Une présentation intéressante sur l’incidence des lignes directrices
par le professeur L. Carmona a confirmé que l’adhésion aux
lignes directrices améliorait les résultats, mais a montré que cette
adhésion était faible, même dans les centres d’excellence en rhumatologie.
Les questions de genre dans les maladies rhumatismales ont été
mises en avant. La nécessité de réaliser davantage d’études a été
soulignée, ainsi que la disponibilité d’espaces sûrs et d’un soutien
adapté aux femmes. J’ai appris un nouveau sigle, DEIA, qui fait référence
à la diversité, à l’équité, à l’inclusion et à l’appartenance, autant
d’éléments importants à prendre en compte dans les soins aux
patients. L’étude OP0006 a été réalisée dans une optique de genre,
en examinant l’exposition à la silice comme facteur de risque de PR
chez les femmes, et en constatant que les activités de nettoyage, le
lavage de vêtements poussiéreux et la manipulation de talc étaient
les principales sources d’exposition.
Si l’on considère les résumés de manière plus générale, 619 couvraient
tous les aspects de la PR, 209 concernaient la COVID-19,
112 les maladies orphelines, 74 l’arthrose, 51 l’ostéoporose et 178
le traitement et les aspects cliniques de la polyarthrite psoriasique.
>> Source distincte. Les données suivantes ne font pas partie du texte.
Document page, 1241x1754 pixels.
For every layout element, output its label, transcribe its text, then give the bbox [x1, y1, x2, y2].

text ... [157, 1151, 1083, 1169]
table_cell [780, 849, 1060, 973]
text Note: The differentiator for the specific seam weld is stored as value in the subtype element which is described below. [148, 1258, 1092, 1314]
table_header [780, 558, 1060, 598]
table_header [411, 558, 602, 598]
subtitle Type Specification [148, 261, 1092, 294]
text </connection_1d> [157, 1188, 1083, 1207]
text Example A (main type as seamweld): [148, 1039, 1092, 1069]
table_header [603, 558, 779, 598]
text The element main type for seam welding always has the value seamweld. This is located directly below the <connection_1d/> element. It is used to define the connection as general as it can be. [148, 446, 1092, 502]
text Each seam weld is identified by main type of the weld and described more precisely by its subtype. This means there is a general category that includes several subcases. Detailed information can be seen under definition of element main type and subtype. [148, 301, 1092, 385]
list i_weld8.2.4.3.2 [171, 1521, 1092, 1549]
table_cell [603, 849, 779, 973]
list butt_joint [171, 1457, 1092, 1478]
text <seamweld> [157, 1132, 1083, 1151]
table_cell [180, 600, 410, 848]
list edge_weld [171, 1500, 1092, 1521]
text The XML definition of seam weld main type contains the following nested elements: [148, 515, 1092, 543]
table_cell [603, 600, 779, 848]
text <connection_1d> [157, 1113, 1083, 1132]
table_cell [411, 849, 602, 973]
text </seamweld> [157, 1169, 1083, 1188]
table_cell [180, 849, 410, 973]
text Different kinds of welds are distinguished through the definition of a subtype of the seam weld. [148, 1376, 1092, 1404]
Les technologies futuristes comme l’apprentissage automatique, les
réseaux neuronaux et l’intelligence artificielle sont souvent évoquées.
La COVID longue et la PR difficile à traiter sont des sujets qui
m’intéressent également.
Parmi les autres articles qui ont attiré mon attention, citons
la fréquence de l’artérite temporale subclinique dans la pseudopolyarthrite
rhyzomélique (PPR) (OP0184), l’étude NORDSTAR sur
les différentes stratégies de traitement de la PR précoce (OP0058)
et deux études sur le maintien du MTX après l’immunisation contre
la COVID-19 (POS0259 et LB0003). J’ai également noté l’étude
POS0242 qui montre que les antipaludéens augmentent la rétention
des médicaments chez les patients sous produits biologiques et
inhibiteurs de JAK.
Les noms des études cliniques faciles à retenir étaient PAISLEY
(LB0004), une étude de phase 2 du deucravacitinib pour le lupus
érythémateux disséminé (LED), et GLORIA, une étude pragmatique
de la prednisolone à faible dose chez les patients atteints de PR âgés
de plus de 65 ans.
Dans l’ensemble, ce fut un autre excellent congrès annuel de
l'EULAR à tous les égards. L’année prochaine, la rencontre se tiendra
à Milan du 31 mai au 3 juin. La présence virtuelle sera-t-elle
toujours possible? Non, selon le plan actuel de l'EULAR.